There is an assumption Sexwale will be given a major role in Infantino’s regime because the Italian-Swiss candidate visited Robben Island with the former political prisoner last week. But given the horse-trading that went on with Champagne and Prince Ali between the two rounds of voting in Geneva on Friday, it’s far more likely other people, those who actually understand FIFA and fought to the finish, will have moved ahead of Sexwale.
But in the end, we have to hope Sexwale will gain some kind of foothold in the footballing kingdom under Infantino. Africa desperately needs somebody more credible than CAF’s Issa Hayatou, 69, who guided our African brothers to back the humbled Sheikh Salman.
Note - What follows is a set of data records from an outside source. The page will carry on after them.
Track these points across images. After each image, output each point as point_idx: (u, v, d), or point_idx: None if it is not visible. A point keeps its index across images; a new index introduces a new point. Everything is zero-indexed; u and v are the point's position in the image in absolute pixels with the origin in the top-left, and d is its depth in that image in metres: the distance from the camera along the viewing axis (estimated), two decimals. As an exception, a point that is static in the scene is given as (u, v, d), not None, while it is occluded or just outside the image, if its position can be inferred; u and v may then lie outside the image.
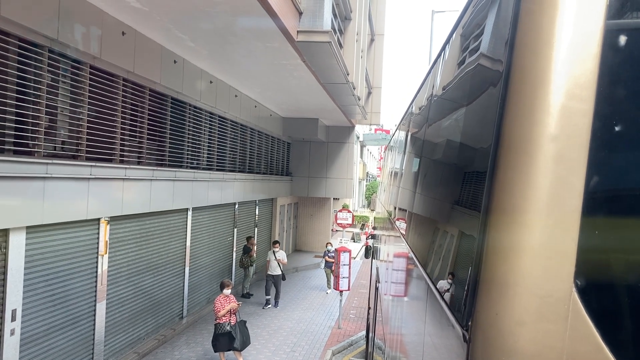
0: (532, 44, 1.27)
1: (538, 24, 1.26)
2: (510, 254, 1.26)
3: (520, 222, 1.24)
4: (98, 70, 7.97)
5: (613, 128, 1.20)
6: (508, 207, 1.28)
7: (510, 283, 1.25)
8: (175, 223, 11.38)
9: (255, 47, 9.64)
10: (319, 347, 11.27)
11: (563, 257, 1.20)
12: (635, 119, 1.20)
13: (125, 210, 8.90)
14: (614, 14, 1.19)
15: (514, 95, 1.31)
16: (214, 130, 12.97)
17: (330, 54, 9.80)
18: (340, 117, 18.76)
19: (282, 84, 13.01)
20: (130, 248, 9.53)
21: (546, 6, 1.24)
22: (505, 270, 1.26)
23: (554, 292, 1.20)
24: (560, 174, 1.20)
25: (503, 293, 1.26)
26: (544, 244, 1.21)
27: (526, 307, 1.23)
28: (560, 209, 1.21)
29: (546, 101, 1.22)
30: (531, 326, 1.22)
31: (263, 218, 18.87)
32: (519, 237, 1.24)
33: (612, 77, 1.20)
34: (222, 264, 14.73)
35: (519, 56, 1.31)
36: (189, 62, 10.84)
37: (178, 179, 10.81)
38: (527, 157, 1.24)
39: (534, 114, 1.24)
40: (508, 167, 1.29)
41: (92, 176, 7.78)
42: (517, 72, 1.31)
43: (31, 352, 7.00)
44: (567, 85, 1.21)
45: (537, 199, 1.22)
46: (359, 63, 14.69)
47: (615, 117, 1.20)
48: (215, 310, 9.31)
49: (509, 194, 1.28)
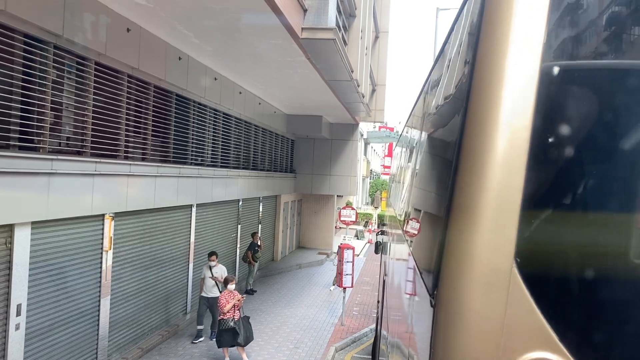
0: (485, 77, 1.65)
1: (491, 62, 1.63)
2: (466, 240, 1.62)
3: (474, 215, 1.60)
4: (103, 66, 7.99)
5: (546, 142, 1.56)
6: (465, 203, 1.64)
7: (466, 261, 1.61)
8: (179, 219, 11.41)
9: (259, 44, 9.64)
10: (322, 344, 11.29)
11: (506, 241, 1.56)
12: (561, 137, 1.57)
13: (130, 206, 8.93)
14: (546, 58, 1.56)
15: (471, 117, 1.67)
16: (218, 127, 12.99)
17: (334, 51, 9.79)
18: (344, 115, 18.76)
19: (287, 81, 13.01)
20: (134, 244, 9.56)
21: (499, 50, 1.61)
22: (461, 252, 1.63)
23: (498, 266, 1.57)
24: (505, 178, 1.56)
25: (460, 269, 1.63)
26: (492, 231, 1.57)
27: (477, 279, 1.59)
28: (504, 205, 1.56)
29: (496, 121, 1.58)
30: (481, 292, 1.58)
31: (267, 215, 18.91)
32: (473, 227, 1.60)
33: (545, 103, 1.56)
34: (226, 260, 14.76)
35: (475, 89, 1.67)
36: (194, 58, 10.86)
37: (182, 176, 10.84)
38: (479, 166, 1.60)
39: (486, 132, 1.60)
40: (465, 173, 1.65)
41: (97, 172, 7.81)
42: (474, 100, 1.67)
43: (36, 347, 7.04)
44: (511, 110, 1.57)
45: (487, 198, 1.58)
46: (363, 60, 14.68)
47: (547, 134, 1.56)
48: (220, 306, 9.35)
49: (466, 193, 1.64)
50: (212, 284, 10.79)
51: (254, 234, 15.71)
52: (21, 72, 6.38)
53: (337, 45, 9.46)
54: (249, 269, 15.44)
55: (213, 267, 10.90)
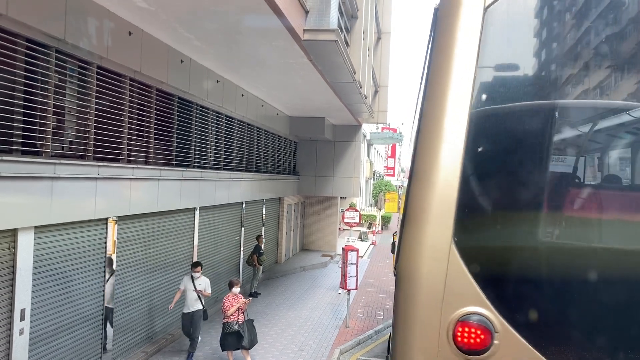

Quite why a billionaire would want a support role in football administration I can’t tell you. He seems very busy buying up mines further north, amid some controversy. And why Infantino would want him after his craven retreat is hard to fathom.
But we live in hope. Perhaps Sexwale, in a position of power, can do something about that lingering 2010 match-fixing scandal, or allow Danny Jordaan and Irvin Khoza to travel beyond our borders in the wake of the FBI investigation in to Jack Warner’s magically disappearing $10m (R160m) “African Diaspora Fund”.
He could also sort out the R350m FIFA World Cup legacy cash, which our grass-roots so desperately needs. We might hope for somebody high up in the world body to provide a more democratic, better-run African Federation, where African Champions League opponents turn up on time.
Better yet, why not run for CAF president Mr Sexwale? After Polokwane 2007 and Geneva 2016, you may actually get to reach the voting phase. Then Mbalula will, presumably, wheel out the red carpet.